Repeat the lines below exactly as written, please, from the line with "Someone swapped the brown-coloured" to the line with "Someone rotated the coffee", both lines included, and no others.

(Scene comparison data)
####

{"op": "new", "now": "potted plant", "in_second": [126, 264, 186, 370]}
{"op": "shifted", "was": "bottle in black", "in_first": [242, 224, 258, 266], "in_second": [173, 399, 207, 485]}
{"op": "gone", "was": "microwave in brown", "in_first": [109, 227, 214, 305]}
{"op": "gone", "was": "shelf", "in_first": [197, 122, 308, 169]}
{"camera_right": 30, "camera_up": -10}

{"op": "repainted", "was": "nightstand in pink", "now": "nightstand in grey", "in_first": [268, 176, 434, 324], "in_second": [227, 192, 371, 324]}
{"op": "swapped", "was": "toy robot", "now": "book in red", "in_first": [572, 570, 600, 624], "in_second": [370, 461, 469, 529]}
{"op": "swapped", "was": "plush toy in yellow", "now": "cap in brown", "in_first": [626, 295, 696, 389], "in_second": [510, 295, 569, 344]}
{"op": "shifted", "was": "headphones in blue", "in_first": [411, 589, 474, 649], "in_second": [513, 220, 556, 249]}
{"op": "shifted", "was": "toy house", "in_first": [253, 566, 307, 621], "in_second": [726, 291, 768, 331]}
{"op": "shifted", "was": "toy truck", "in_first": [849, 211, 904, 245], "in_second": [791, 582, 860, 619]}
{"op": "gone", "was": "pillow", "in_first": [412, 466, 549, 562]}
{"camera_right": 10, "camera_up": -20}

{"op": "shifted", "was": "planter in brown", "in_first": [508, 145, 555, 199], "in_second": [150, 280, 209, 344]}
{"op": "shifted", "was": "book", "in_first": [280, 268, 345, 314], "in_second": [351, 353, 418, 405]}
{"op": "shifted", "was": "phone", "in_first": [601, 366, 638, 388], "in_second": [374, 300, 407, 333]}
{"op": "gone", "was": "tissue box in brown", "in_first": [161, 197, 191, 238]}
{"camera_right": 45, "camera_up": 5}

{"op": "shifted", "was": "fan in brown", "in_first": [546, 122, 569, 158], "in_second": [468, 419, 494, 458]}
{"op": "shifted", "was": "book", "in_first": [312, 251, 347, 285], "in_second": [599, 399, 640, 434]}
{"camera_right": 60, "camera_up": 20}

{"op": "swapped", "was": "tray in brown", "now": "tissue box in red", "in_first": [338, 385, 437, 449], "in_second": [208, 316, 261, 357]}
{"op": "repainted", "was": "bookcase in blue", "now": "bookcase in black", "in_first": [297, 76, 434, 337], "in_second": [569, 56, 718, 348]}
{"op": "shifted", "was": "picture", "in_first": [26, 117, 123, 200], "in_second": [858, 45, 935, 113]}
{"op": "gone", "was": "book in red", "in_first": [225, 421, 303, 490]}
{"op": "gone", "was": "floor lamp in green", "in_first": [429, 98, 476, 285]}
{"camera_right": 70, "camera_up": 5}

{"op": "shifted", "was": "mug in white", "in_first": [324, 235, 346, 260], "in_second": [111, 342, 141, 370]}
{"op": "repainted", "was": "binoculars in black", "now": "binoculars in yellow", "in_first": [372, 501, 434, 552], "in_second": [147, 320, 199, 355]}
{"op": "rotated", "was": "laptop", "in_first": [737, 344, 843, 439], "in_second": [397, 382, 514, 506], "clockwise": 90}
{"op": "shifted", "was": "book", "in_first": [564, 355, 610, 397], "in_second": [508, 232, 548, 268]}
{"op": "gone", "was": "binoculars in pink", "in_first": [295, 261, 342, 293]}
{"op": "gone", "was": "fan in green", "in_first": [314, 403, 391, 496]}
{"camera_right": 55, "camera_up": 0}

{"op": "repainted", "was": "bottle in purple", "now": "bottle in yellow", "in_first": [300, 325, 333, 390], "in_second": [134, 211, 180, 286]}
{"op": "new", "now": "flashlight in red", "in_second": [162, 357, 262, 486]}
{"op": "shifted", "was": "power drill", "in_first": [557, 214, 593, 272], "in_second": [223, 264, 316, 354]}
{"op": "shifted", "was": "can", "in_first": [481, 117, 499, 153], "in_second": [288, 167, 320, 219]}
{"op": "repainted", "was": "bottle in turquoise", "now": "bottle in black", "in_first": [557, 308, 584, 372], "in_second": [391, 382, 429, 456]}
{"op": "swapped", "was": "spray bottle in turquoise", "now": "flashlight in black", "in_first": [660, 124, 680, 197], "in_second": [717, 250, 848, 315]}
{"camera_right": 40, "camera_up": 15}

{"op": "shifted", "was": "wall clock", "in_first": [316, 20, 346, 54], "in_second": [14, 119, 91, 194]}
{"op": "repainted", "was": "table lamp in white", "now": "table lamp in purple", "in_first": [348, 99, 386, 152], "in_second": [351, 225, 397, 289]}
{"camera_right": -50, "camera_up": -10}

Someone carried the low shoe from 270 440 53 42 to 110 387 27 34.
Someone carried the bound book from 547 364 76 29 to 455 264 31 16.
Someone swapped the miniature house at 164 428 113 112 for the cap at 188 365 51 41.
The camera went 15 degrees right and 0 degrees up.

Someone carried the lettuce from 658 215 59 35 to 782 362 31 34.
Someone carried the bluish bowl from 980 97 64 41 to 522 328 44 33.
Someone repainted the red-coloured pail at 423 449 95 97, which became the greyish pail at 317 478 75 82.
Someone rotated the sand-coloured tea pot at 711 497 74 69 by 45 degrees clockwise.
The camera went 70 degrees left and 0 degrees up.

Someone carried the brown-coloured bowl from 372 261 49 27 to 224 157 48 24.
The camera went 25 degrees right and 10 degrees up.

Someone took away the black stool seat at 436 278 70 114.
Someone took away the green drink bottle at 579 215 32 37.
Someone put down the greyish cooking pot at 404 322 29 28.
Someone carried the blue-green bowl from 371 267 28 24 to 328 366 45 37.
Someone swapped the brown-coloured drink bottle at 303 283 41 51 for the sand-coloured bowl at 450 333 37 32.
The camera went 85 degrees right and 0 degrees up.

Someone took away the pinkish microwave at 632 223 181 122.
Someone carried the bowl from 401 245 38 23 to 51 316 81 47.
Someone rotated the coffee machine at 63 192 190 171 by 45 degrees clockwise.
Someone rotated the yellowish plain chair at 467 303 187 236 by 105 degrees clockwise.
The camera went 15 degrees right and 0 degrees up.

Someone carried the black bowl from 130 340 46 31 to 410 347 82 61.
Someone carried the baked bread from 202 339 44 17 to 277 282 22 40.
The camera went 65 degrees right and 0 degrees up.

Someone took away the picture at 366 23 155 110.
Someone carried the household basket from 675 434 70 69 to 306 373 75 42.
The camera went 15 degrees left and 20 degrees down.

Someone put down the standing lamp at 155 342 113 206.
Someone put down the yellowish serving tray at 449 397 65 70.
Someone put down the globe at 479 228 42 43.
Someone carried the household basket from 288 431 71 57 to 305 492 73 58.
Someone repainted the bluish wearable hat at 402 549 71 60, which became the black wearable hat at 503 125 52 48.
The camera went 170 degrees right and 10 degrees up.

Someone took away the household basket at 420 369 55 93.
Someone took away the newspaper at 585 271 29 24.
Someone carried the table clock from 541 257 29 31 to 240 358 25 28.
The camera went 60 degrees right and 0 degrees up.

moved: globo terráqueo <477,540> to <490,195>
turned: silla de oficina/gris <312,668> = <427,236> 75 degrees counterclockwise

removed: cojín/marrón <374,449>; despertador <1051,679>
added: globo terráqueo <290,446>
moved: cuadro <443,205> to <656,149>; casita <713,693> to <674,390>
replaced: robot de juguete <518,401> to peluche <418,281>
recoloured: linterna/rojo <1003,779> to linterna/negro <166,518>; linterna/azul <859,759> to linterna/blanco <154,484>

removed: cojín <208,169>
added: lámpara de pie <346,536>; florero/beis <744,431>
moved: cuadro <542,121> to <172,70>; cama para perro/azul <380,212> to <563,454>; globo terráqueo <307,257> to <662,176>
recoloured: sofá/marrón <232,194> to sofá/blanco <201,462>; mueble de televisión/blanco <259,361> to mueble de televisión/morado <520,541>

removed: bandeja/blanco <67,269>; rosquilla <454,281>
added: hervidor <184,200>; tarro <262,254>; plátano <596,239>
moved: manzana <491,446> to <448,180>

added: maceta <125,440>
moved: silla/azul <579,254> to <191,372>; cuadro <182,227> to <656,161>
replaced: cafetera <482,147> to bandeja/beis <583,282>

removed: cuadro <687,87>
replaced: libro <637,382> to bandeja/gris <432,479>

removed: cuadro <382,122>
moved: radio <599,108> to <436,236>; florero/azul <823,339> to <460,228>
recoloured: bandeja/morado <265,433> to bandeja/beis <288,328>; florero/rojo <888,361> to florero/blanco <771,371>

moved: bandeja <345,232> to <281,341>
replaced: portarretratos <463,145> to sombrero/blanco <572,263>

####

(RESULT):
Someone swapped the brown-coloured drink bottle at 303 283 41 51 for the sand-coloured bowl at 450 333 37 32.
The camera went 85 degrees right and 0 degrees up.

Someone took away the pinkish microwave at 632 223 181 122.
Someone carried the bowl from 401 245 38 23 to 51 316 81 47.
Someone rotated the coffee machine at 63 192 190 171 by 45 degrees clockwise.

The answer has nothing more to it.